Text shown
• • • • •
Since MMP activity promotes anchorage-independent transformation [19], gelatinolytic activities of MMP2 and MMP9 in serum-free media collected from NT2/D1, NT2/D1-MigR1 or NT2/D1-hPPARβ/δ cells in response to a PPARβ/δ agonist (GW0742), or a PPARβ/δ antagonist (GSK3787) were assessed by gelatin zymography as previously described [48]. The relative gelatinolytic activities of pro-MMP2, MMP2 and pro-MMP9 were determined using ImageJ software (Version 1.47c; National Institutes of Health, Bethesda, MD).

Ectopic xenograft tumor assay

Tumor growth of xenografts derived from NT2/D1-MigR1 and NT2/D1-hPPARβ/δ cells (5 × 106) were assessed using 6-week-old female immunodeficient athymic nude (nu/nu) mice (Frederick National Laboratory for Cancer Research, Frederick, MD) as previously described [15]. Groups of mice (n = 10) were treated with either vehicle control (0.02% dimethylsulfoxide) or GW0742 (2.5 mg/kg/day) for up to 40 days. At the end of this treatment period, mice were euthanized and tumors excised, weighed, sections were fixed in 10% phosphate buffered formalin overnight and then switched to 75% ethanol. A separate section was snap frozen in liquid nitrogen for protein or mRNA analysis. Fixed tumor sections were processed for staining as previously described [15]. Hematoxylin-eosin (H&E) stained tumor sections were examined by a pathologist.

Immunohistochemistry

Expression and localization of PCNA and OCT3/4 in ectopic xenograft tumors were determined by immunohistochemistry using 3,3′-diaminobenzidine (DAB) as a substrate and counterstained by hematoxylin as previously described [49]. Twenty fields per sections and two sections per tumor sample were analyzed. Relative expression was determined by normalizing the intensity of DAB to hematoxylin signals using ImageJ software (Version 1.47c).

Terminal deoxy-nucleotidyl transferase-mediated digoxigenin-dUTP nick end labeling (TUNEL) assay

Apoptotic fragmentation of DNA in paraffin-embedded tumor sections was determined using the ApopTag™ kit (Chemicon, Temecula, CA) following the manufacturer's instructions. Twenty fields per sections and two sections per tumor sample were analyzed. The relative level of apoptosis was determined by normalizing the intensity of DAB to hematoxylin signals using ImageJ software (Version 1.47c).

Invasion of endothelial cell monolayer by testicular cancer cells

The initial step of metastasis involves the degradation of basement membrane and invasion through vascular endothelial cells [50]. Therefore, the interaction between tumor cells and endothelia cells can be an indicator of cell invasion. To determine whether over-expression and/or activation of PPARβ/δ influenced cell invasion, the interaction between NT2/D1 cell lines and human umbilical vein endothelial cells (HUVEC, purchased from ATCC) was monitored in real-time using xCELLigence as previously described [51]. HUVEC cells (2.5 × 104) were seeded on E-plates to form a monolayer, and NT2/D1 cell lines (1 × 104) were seeded on top of HUVEC monolayer. Testicular embryonal carcinoma cell invasion of HUVEC monolayer was recorded up to 8 hours. Cell index was altered due to the disruption of HUVEC monolayer by the invading testicular cancer cells.
• • • • •
Supplied material
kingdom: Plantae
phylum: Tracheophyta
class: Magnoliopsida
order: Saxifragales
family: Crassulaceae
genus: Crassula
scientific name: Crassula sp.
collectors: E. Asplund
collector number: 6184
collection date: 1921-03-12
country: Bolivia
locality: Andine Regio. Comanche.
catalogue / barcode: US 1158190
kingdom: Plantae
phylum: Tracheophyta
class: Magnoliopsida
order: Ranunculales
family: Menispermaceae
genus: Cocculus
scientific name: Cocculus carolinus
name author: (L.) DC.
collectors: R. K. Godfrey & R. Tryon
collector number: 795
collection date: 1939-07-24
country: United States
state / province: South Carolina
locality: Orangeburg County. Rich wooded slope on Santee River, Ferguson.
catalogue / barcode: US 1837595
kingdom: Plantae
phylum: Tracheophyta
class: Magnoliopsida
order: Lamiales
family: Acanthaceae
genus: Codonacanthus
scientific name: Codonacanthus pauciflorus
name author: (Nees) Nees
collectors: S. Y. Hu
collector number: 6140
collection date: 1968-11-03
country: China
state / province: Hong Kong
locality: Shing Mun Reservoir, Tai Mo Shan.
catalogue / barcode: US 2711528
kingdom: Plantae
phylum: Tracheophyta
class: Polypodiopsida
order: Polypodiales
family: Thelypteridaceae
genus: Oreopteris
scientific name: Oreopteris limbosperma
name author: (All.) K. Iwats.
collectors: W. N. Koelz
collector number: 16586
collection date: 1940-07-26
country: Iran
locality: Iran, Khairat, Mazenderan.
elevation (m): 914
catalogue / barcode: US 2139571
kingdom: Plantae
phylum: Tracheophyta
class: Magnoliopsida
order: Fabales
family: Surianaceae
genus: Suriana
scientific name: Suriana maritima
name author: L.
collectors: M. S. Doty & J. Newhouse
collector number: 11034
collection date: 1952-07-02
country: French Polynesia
• • • • •
Using the information
[1] Write out the part of the methods text starting with "The initial step" and going on through "testicular cancer cells.".
[2] In the methods text, how long was invasion of the HUVEC monolayer by the testicular embryonal carcinoma cells recorded?

Solved problems
[1]
The initial step of metastasis involves the degradation of basement membrane and invasion through vascular endothelial cells [50]. Therefore, the interaction between tumor cells and endothelia cells can be an indicator of cell invasion. To determine whether over-expression and/or activation of PPARβ/δ influenced cell invasion, the interaction between NT2/D1 cell lines and human umbilical vein endothelial cells (HUVEC, purchased from ATCC) was monitored in real-time using xCELLigence as previously described [51]. HUVEC cells (2.5 × 104) were seeded on E-plates to form a monolayer, and NT2/D1 cell lines (1 × 104) were seeded on top of HUVEC monolayer. Testicular embryonal carcinoma cell invasion of HUVEC monolayer was recorded up to 8 hours. Cell index was altered due to the disruption of HUVEC monolayer by the invading testicular cancer cells.

[2] Up to 8 hours.